Fixing the problem, though, has proved far harder than identifying it. One of the issues, experts say, is the culture of the Air Force itself, which does not give much credence to the idea of the fog of war, experts said.
“One of the core aspects of air power theory is this idea that with enough reconnaissance, with enough data with enough data crunching, we can paint an extremely hyper-accurate picture of the battlefield that is going to not only eliminate accidental strikes, but it’s going to make it so we can strike directly and precisely,” Mr. Farley said.
“So in some sense, that kind of extreme optimism about air-power targeting is baked into Air Force culture, is baked into the Air Force cake,” he added.
But bad information leads to bad outcomes. Faulty readings of surveillance from drones and other sources appear to have been involved in the strike in Syria, which infuriated the Syrian government and its Russian backers, further undermining an already shaky cease-fire there.
The attack occurred on Saturday night when fighter jets from the American-led coalition struck what the military believed was an Islamic State position. The attack was methodical and merciless — the jets took run after run over the camp in an effort destroy it, cutting down men as they fled.
But about 20 minutes into the strike, Russia notified the United States that the jets were hitting troops loyal to the Syrian government, not the Islamic State. Russia and Syria have since said that more than 60 Syrian troops were killed.
Details about the strikes remain closely held by the military, which has started an investigation. But American military officials said the area had been under surveillance from drones for at least two days before the strike — a tank was spotted at the camp and the people there did not appear to be moving in any kind of military formations — suggesting the fault lay with the intelligence analysis used to plan the strike.

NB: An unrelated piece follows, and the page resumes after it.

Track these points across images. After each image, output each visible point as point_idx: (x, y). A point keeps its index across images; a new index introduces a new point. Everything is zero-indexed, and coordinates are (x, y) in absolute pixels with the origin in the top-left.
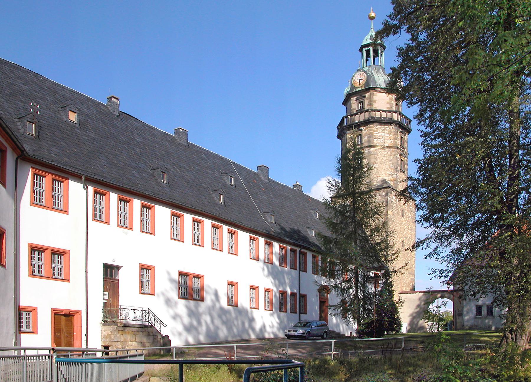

The Pentagon is also reportedly investigating a possible explanation for how American officers mistook a Syrian base for an Islamic State position: The encampment that was hit may have been used by the Syrian military to detain soldiers who were being disciplined and who were not wearing uniforms.
But the chairman of the Joint Chiefs of Staff, Marine Gen. Joseph F. Dunford Jr., on Monday urged against a rush to judgment.
“Maybe before we start going on a path of ‘what went wrong,’ let’s do an investigation and actually ensure that something did go wrong,” he said, according to Reuters.
If the attack was a mistake, it would be unusual in that it came during a planned strike. Typically in recent years, airstrikes have accidentally killed civilians or friendly troops in the heat of an ongoing battle, or during a hastily arranged strike on a moving target. The strike on Sunday in Afghanistan falls into that category.
It occurred when American aircraft were called in to aide a police post that was under attack in Uruzgan, a province in the country’s south. At least seven police officers were killed, Afghan officials said.
But an American official, who asked not to be identified because the incident was under investigation, said it did not appear that the aircraft accidentally hit the police defending the post.
Rather, the official said, it appears that the aircraft struck the men who were attacking the police post. The assailants may have been police themselves, or from a village militia, and were attacking the post as part of some kind of turf war with another faction within the police.
In almost every situation, “What’s going on is very complex,” said Mr. Murray, the retired colonel.
“I’ve lived this on the intel end, and, you know, ‘Eye in the Sky’ was a really good movie. But it kind of does a disservice,” he said. “We tend to focus on simple solutions.”